AI training data provenance. As AI regulation tightens, model builders need verifiable proof of what data went into training sets. Immutable, timestamped storage provides an audit trail that can’t be tampered with.
Government and institutional archives. Universities, national archives, courts, cultural heritage organizations, they all need multi-decade guarantees. No institution should depend on a quarterly subscription renewal for century-old records.
Ransomware-proof backup. You can’t encrypt data that’s already immutable. Permanent storage creates a backup layer that attackers literally cannot hold hostage. In a world where ransomware attacks are hitting hospitals and city governments, this isn’t a nice-to-have.
Scientific publishing. CrimRxiv, a criminology preprint repository, already runs on ar.io infrastructure, 3,181 publications with zero broken links. It works today. Not in a future roadmap. Today.

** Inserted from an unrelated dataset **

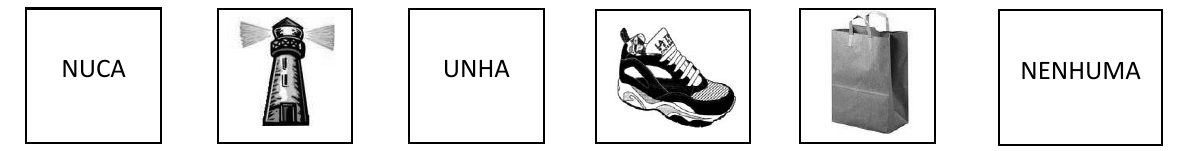
Figura 2 . Item de reconhecimento do teste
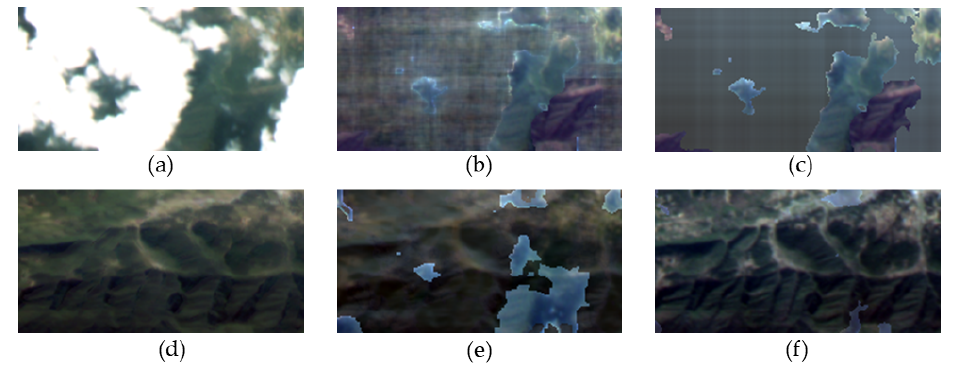
Figure 17. ( a – f ) Detailed regions clipped from Figure 16a–f. Table 5. The SD, FD, IE, BIQME, and PAQ-2-PiQ of the first real-data experimental results. The values of the highest accuracies are in bold.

Legal evidence and chain of custody. Immutable storage with timestamps creates a chain of custody for digital evidence that holds up in court.
The pattern here is clear: any use case where data needs to outlive a subscription is a use case for permanent storage. And there are a lot more of those than most people realize.
Why the market is blind to this
I think there are a few reasons investors are sleeping on permanent storage:
The Filecoin shadow: Filecoin sucked up all the oxygen (and capital) in the decentralized storage narrative. When it underperformed, people wrote off the entire category instead of looking deeper.
Market cap bias: At $1.6M, ARIO doesn’t show up on most investors’ radar. It’s too small for funds, too illiquid for traders, and too obscure for retail. But small market cap on real revenue isn’t a red flag, it’s an opportunity!
The Messari effect: When the most-cited DePIN report excludes storage entirely, it creates a self-fulfilling prophecy. Investors skip the section. Analysts don’t cover it. Projects don’t get attention. The valuation gap widens.
Web3 fatigue: After years of vaporware and pump-and-dump storage tokens, people are understandably skeptical. But that skepticism should be applied selectively, not categorically. ar.io has 12 months of production data. The receipts are there.
What excites me about the future
I’ll end with what keeps me excited.
The convergence of a few trends is about to make permanent storage a lot more relevant:
AI regulation is coming. The EU AI Act, the US executive orders, emerging frameworks globally, they all point toward requirements for data provenance, training data transparency, and long-term auditability. Permanent, immutable storage is the natural infrastructure for this.
Ransomware isn’t going away. It’s getting worse. Every hospital, government, and enterprise needs ransomware-proof backup. The market for “data that can’t be held hostage” is only growing.
The consumer shift matters. ar.io accepting credit cards, offering human-readable names (ArNS), and positioning as “permanent cloud storage” instead of “web3 infra” — this is how you cross the chasm. The blockchain is the engine, not the brand.
The valuation gap can’t persist forever. A 2x revenue multiple on growing, usage-based revenue in a sector that trades at 10-25x? Either the revenue stops growing (possible but not indicated by the data) or the market catches up. I know which one I’m betting on.
Storage might not be the sexiest narrative in crypto right now. It’s not AI agents or memcoins or the next L2. But it might be one of the most important.
Data is the bedrock of civilization. How we store it, who controls it, and how long it lasts, these are questions that matter far beyond any market cycle.
Arweave and ar.io IO are building the infrastructure for data that lasts. The numbers are real. The product is live. The market hasn’t noticed yet.
I think that changes soon. And I think you should be paying attention.
Disclaimer: This article reflects my personal research and opinions. I may hold positions in assets mentioned. This is not investment advice. Always do your own research.
Data sources: AR.IO mainnet data (Feb 2025 - Feb 2026), CoinGecko, Messari State of DePIN 2025, Messari State of Filecoin quarterly reports.